Rosilane Rangel, ex-vereadora
“Eu defendo cota sim para que nós mulheres possamos ter mais chances com, no mínimo, dez cadeiras no Legislativo municipal, já que atualmente não temos nenhuma. Hoje temos um cenário escasso de trabalhos na Câmara de Campos para a sociedade e sem comprometimento”.
Marcelle Almeida, ex-vereadora

“Acho que a gente tem as nossas pautas sempre legitimadas como coisa menor e aí a gente vai reproduzindo uma cultura extremamente machista. Os homens não querem abrir mão dos privilégios e isso também se traduz em candidaturas laranjas, como a gente assistiu na última eleição”.
Natália Soares, professora e política

“A política ainda é tida como um ambiente masculino. Nossa cidade reflete esse pensamento. O resultado eleitoral de 2020 é esse reflexo. Sou uma pessoa que acredita que vamos romper as amarras machistas e que as mulheres vão compreender a importância de se ter mulheres lutando por nós”.
Odete Rocha,professora e política

“É importante ter representação feminina em todas as esferas do Parlamento. As mulheres têm pautas específicas e, é necessário um olhar mais atento e sensível a essas pautas. Seja na defesa de maior número de creches, seja na defesa do pleno atendimento à mulher vítima de violência”.
Graciete Nunes, professora e política
"Ter metade de uma Câmara ocupada por mulheres é, no mínimo, justo. Por que apenas quatro cadeiras? E, ainda assim, a luta ia ser difícil, pois sabemos dos processos estruturais que atravessam o cenário político desse território. Existe uma dívida histórica! Não só de Campos, mas do Brasil”.
Thaís Tostes, jornalista e política
Pressa para votar e já valer em 2024
Apesar de ter sido discutida por um grupo de trabalho na Câmara Federal, a minirreforma eleitoral, antes de ir à votação, pode enfrentar mudanças para ampliar o apoio junto aos líderes partidários, o que poderia adiar o início dos debates no plenário, previsto, inicialmente, para esta quarta-feira (13).
A pressa em discutir os projetos tem um motivo: para ser válida já nas eleições de 2024, a minirreforma precisa ser aprovada pelo Congresso sancionada pelo presidente Luiz Inácio Lula da Silva (PT) até 6 de outubro, ou seja, um ano antes do pleito.
— O nosso sistema eleitoral é bom, precisa de pequenos ajustes. Esse foi o objetivo que nos debruçamos nesse trabalho. Quanto mais a gente procura a pauta consensual, maior a certeza que será aprovada em tempo suficiente para que o Senado se manifeste, até o dia 6 de outubro, prazo fatal para apreciar essa matéria — destacou o deputado federal Rubens Júnior (PT).
Segundo ele, serão apresentados dois projetos de lei. Um que altera regras previstas em lei ordinária, que demanda maioria simples para aprovação, e outro que mexe em lei complementar, e exige um quórum de maioria absoluta para aprovação.
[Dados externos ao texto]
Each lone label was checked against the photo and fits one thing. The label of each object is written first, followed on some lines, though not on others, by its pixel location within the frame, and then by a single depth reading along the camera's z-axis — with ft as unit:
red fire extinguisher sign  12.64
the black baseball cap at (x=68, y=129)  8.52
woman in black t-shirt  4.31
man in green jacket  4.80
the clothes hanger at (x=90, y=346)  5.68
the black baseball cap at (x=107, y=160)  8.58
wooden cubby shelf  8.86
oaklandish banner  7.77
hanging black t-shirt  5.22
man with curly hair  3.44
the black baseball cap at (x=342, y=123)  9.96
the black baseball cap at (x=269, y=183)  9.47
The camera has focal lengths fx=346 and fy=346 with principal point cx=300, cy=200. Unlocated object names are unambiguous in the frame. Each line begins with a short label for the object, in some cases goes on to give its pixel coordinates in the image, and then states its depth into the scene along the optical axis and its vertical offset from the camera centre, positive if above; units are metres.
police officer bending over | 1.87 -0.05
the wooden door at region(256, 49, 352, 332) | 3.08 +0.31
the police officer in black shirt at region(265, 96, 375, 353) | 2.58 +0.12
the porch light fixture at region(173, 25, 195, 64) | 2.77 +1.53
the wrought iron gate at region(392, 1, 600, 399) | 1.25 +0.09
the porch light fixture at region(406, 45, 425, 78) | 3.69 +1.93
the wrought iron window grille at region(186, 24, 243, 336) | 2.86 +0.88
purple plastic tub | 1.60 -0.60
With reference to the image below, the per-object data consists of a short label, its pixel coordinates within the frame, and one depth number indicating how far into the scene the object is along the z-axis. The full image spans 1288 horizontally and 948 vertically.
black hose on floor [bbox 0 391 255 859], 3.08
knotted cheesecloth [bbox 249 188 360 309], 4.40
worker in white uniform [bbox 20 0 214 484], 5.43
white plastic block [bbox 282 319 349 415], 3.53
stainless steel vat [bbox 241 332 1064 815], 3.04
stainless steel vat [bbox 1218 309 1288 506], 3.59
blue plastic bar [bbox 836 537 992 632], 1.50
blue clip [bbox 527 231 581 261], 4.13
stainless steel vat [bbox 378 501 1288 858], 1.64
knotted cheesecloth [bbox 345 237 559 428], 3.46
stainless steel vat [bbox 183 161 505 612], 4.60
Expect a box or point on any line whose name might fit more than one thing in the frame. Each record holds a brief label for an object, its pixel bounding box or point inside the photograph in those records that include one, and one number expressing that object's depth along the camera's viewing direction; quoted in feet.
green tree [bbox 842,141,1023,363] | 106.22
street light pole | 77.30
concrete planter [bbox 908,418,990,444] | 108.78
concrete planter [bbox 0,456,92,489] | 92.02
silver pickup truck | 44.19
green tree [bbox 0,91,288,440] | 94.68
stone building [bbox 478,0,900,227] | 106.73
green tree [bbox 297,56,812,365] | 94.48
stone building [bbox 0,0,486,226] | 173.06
Mudanças na inelegibilidade em pauta

A minirreforma eleitoral foi dividida em diferentes eixos temáticos, que passam também por alterações no funcionamento das federações partidárias e flexibilização das regras de inelegibilidade, com reflexos na Lei da Ficha Limpa.
Um político que hoje é cassado na Câmara fica inelegível pelo resto do mandato e por mais oito anos seguidos.Pela minirreforma, esse período seria de apenas oito anos a partir da perda da mandato.
Há ainda alteração para situações em que políticos forem condenados por crimes comuns — como por exemplo lavagem de dinheiro e tráfico de drogas. Com o novo texto, ficariam inelegíveis nos oito anos após a condenação.
A proposta prevê, ainda, um prazo antecipado para registro de candidaturas, permitindo que a Justiça tenha mais tempo para julgar os candidatos.
O prazo de desincompatibilização de cargos públicos, para concorrer a cargos eleitorais, será unificado em seis meses. “Medida interessante é a extinção das prestações de conta parciais de campanha, que constituem na maior parte do volume de processos que tramitam na Justiça Eleitoral neste curto período, atravancando o julgamento de questões relevantes”, ressaltou o advogado João Paulo Granja.